**Domande:**
**A.** Rispondi a queste domande sull'articolo su Pandolfi e la trasferta dell'Aquila:
(i) Da quale squadra è arrivato Pandolfi a fine novembre?
(ii) In quale stadio si gioca la sfida?
(iii) Chi guida lo staff tecnico dell'Aquila?
**B.** Ripeti parola per parola il brano dell'articolo su Pandolfi che inizia con le parole "L'Aquila, Pandolfi pronto" e termina con "la formazione marchigiana.".
**C.** Riprendi l'articolo su Pandolfi e la trasferta di Senigallia dal punto in cui si interrompe e proseguilo.

**Testo riportato:**
↓↓↓

L'Aquila, Pandolfi pronto alla sfida contro la Vigor: «Ripartiamo con fiducia, vogliamo onorare il campionato»
Dopo la battuta d'arresto interna contro Sora prima della pausa, L'Aquila si prepara a tornare in campo con l'obiettivo di ritrovare immediatamente la vittoria. La trasferta di Senigallia rappresenta un banco di prova importante per i rossoblù, che cercano continuità in una fase cruciale della stagione.
Tra i protagonisti attesi c'è Riccardo Pandolfi, centrocampista arrivato alla corte rossoblù a fine novembre proprio dalla Vigor Senigallia. Per lui si tratta di un ritorno particolare sul campo dove ha militato fino a poche settimane fa, in un momento delicato sia per la sua attuale squadra che per la formazione marchigiana.
Il giocatore non nasconde il rispetto per i suoi ex compagni e per l'ambiente che lo ha accolto. «Sicuramente è una buona squadra», dichiara Pandolfi analizzando l'avversario di domenica. «Il nuovo mister Clementi è tornato dopo un po' di tempo alla guida, è una persona che conosce molto bene l'ambiente, ha ripreso in mano la situazione e stanno facendo molto bene».
La sfida dello stadio Bianchelli non si preannuncia semplice. Il centrocampista è consapevole delle insidie che attendono la sua squadra in trasferta: «Difficile. Giochiamo fuori casa, in un ambiente che spinge molto. È una gara da prendere con le pinze, ma è quello che sappiamo e che ci aspettiamo».
La pausa di campionato è arrivata in un momento opportuno per lo staff tecnico guidato da mister Chianese, che ha potuto lavorare con maggiore intensità su alcuni aspetti tattici e mentali. In particolare, l'attenzione si è concentrata sui cali di concentrazione che hanno condizionato alcune prestazioni recenti della formazione abruzzese.

↑↑↑

(Voci archiviate)
↓↓↓

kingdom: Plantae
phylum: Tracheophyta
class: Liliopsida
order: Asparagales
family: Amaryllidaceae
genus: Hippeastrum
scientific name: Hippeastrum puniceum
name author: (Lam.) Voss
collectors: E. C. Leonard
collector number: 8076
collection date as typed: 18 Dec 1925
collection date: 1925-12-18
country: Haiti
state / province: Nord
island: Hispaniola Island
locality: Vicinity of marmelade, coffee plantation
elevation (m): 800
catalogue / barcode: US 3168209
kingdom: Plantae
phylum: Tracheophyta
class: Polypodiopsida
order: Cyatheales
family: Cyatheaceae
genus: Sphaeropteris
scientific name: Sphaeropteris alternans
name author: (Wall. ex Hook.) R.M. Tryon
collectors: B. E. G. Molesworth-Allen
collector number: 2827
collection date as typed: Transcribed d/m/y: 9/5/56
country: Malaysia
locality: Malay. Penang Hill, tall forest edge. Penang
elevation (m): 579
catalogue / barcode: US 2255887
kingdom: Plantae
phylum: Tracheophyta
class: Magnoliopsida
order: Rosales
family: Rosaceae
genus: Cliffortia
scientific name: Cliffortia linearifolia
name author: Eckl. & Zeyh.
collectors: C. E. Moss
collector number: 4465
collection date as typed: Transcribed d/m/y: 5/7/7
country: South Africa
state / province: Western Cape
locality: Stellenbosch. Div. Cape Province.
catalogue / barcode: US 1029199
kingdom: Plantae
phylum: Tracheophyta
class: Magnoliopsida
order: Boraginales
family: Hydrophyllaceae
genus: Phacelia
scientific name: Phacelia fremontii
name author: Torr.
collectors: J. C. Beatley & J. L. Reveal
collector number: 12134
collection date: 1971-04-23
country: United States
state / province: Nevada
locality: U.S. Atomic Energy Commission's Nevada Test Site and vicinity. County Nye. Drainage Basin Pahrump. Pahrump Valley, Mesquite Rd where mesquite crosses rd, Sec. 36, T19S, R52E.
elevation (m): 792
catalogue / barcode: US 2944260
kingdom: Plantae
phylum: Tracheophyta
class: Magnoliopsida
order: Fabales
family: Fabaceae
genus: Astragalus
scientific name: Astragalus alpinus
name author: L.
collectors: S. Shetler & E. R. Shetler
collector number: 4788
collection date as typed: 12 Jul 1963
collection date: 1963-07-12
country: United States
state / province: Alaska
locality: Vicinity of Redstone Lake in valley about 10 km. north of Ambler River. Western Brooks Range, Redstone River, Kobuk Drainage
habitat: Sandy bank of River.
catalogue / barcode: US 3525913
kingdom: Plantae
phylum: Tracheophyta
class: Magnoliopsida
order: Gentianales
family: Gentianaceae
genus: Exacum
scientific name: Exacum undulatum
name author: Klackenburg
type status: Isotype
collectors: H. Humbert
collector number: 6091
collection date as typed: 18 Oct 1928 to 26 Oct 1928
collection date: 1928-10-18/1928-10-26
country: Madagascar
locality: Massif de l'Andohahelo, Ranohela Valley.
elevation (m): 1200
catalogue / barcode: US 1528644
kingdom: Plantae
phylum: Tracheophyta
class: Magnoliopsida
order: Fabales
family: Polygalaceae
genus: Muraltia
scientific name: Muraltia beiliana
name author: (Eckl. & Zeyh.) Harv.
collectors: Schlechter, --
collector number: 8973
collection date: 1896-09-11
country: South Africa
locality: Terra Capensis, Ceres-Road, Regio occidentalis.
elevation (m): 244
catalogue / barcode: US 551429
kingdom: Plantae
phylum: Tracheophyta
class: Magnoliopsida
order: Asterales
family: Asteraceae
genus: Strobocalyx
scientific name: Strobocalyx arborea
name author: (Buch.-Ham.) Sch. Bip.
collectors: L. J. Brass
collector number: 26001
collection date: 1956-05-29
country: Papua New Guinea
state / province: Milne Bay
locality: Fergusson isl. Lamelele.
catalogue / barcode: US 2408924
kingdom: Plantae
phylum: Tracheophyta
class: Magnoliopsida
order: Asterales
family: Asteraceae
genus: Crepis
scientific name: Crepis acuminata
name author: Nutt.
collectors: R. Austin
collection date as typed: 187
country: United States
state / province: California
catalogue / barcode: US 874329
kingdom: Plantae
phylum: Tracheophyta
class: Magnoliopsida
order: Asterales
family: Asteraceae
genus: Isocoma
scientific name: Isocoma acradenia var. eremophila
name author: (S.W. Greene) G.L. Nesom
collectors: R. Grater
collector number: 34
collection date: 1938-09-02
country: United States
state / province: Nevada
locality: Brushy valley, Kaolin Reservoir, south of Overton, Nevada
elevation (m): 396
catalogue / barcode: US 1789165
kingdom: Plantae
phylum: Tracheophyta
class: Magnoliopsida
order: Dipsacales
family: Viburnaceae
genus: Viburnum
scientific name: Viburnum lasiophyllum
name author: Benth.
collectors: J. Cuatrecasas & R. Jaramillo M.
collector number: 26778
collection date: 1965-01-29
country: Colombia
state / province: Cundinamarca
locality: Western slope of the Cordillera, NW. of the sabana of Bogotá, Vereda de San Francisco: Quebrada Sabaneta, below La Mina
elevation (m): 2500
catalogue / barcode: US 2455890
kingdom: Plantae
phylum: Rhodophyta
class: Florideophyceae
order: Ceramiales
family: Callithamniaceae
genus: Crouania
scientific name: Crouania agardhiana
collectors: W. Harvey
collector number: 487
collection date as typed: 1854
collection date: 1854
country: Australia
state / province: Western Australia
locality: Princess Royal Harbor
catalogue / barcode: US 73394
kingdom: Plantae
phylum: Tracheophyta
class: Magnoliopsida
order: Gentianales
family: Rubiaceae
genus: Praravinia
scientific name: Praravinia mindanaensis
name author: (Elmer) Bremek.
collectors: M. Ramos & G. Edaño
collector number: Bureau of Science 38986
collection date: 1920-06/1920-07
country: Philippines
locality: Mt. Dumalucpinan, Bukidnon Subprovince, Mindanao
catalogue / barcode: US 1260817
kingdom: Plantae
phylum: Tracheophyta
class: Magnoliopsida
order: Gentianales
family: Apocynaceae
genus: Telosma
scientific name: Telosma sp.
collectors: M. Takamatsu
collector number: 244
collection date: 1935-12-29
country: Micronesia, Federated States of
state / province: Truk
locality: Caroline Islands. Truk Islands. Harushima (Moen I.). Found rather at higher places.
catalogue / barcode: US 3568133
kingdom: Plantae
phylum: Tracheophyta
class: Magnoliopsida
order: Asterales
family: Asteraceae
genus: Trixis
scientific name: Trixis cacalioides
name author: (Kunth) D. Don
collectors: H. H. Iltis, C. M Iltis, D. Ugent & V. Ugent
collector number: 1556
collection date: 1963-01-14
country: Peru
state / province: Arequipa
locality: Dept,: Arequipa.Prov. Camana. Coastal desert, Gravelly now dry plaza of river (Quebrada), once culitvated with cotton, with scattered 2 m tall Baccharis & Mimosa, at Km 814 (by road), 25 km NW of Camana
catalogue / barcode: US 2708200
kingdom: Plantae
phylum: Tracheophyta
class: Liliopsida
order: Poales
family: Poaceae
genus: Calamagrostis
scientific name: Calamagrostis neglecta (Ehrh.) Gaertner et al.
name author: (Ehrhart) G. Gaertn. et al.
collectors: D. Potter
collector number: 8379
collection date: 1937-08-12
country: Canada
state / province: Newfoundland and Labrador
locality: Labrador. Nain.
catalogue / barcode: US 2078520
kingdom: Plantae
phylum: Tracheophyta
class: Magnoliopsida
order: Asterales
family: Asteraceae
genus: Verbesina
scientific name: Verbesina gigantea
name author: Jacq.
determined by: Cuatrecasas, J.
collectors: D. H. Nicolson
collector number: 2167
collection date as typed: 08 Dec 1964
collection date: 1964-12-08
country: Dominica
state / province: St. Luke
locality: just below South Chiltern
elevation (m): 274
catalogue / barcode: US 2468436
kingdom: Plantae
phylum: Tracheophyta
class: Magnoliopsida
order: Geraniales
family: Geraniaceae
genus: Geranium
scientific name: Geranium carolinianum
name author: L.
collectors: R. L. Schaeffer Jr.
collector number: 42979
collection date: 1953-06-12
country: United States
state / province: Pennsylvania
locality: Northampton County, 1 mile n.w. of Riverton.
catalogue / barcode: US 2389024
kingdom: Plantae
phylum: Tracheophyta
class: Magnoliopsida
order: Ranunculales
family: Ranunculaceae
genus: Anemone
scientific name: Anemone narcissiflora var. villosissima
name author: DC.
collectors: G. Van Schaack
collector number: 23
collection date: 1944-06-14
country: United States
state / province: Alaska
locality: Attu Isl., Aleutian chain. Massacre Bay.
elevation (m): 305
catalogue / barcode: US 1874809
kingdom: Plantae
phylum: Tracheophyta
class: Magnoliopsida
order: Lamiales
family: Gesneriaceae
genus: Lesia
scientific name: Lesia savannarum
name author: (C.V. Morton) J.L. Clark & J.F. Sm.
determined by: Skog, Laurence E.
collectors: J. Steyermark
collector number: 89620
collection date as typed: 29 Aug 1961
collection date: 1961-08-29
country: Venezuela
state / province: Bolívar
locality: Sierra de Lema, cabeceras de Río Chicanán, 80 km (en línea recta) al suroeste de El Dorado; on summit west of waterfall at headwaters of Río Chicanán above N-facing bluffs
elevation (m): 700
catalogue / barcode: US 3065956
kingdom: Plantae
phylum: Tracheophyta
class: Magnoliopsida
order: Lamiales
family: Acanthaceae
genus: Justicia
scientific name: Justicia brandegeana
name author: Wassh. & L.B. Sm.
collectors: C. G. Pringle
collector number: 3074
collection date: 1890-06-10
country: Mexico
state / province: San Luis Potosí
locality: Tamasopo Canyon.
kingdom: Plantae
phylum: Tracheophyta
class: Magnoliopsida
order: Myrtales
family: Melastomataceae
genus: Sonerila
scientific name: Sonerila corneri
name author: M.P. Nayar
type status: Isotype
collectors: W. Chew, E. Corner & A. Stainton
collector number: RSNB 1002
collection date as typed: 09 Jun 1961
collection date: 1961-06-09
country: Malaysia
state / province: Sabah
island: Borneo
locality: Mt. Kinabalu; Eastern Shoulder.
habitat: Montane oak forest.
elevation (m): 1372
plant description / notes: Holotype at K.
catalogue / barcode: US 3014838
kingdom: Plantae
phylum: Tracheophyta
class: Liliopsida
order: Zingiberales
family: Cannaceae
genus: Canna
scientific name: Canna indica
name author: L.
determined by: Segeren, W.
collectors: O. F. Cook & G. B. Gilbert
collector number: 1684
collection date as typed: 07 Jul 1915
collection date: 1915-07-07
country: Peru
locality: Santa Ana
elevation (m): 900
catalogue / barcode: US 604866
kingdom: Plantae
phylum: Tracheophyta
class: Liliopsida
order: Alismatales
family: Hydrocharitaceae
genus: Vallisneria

↑↑↑

**Risposte fornite:**
**A.**
(i) Dalla Vigor Senigallia.
(ii) Allo stadio Bianchelli.
(iii) Mister Chianese.

**B.**
L'Aquila, Pandolfi pronto alla sfida contro la Vigor: «Ripartiamo con fiducia, vogliamo onorare il campionato»
Dopo la battuta d'arresto interna contro Sora prima della pausa, L'Aquila si prepara a tornare in campo con l'obiettivo di ritrovare immediatamente la vittoria. La trasferta di Senigallia rappresenta un banco di prova importante per i rossoblù, che cercano continuità in una fase cruciale della stagione.
Tra i protagonisti attesi c'è Riccardo Pandolfi, centrocampista arrivato alla corte rossoblù a fine novembre proprio dalla Vigor Senigallia. Per lui si tratta di un ritorno particolare sul campo dove ha militato fino a poche settimane fa, in un momento delicato sia per la sua attuale squadra che per la formazione marchigiana.

**C.**
«La settimana di sosta ci ha fatto bene ed è arrivata nel momento giusto», conferma Pandolfi. «Abbiamo avuto più tempo per lavorare su alcuni aspetti e ora ripartiamo cercando di limitare quelle cose che ci hanno penalizzato».
Il discorso playoff resta sullo sfondo, ma il centrocampista preferisce mantenere un approccio pragmatico, concentrandosi sul presente piuttosto che su obiettivi a lungo termine. «Noi vogliamo onorare il campionato fino alla fine. Non guardiamo ai posti in classifica, pensiamo partita dopo partita», spiega con lucidità il giocatore rossoblù.
Il calendario dei prossimi impegni non concede respiro all'Aquila. Dopo la trasferta marchigiana, infatti, la squadra dovrà affrontare un trittico di partite particolarmente impegnativo: due sfide casalinghe contro Teramo e Ancona, intervallate dalla difficile trasferta sul campo dell'Ostiamare.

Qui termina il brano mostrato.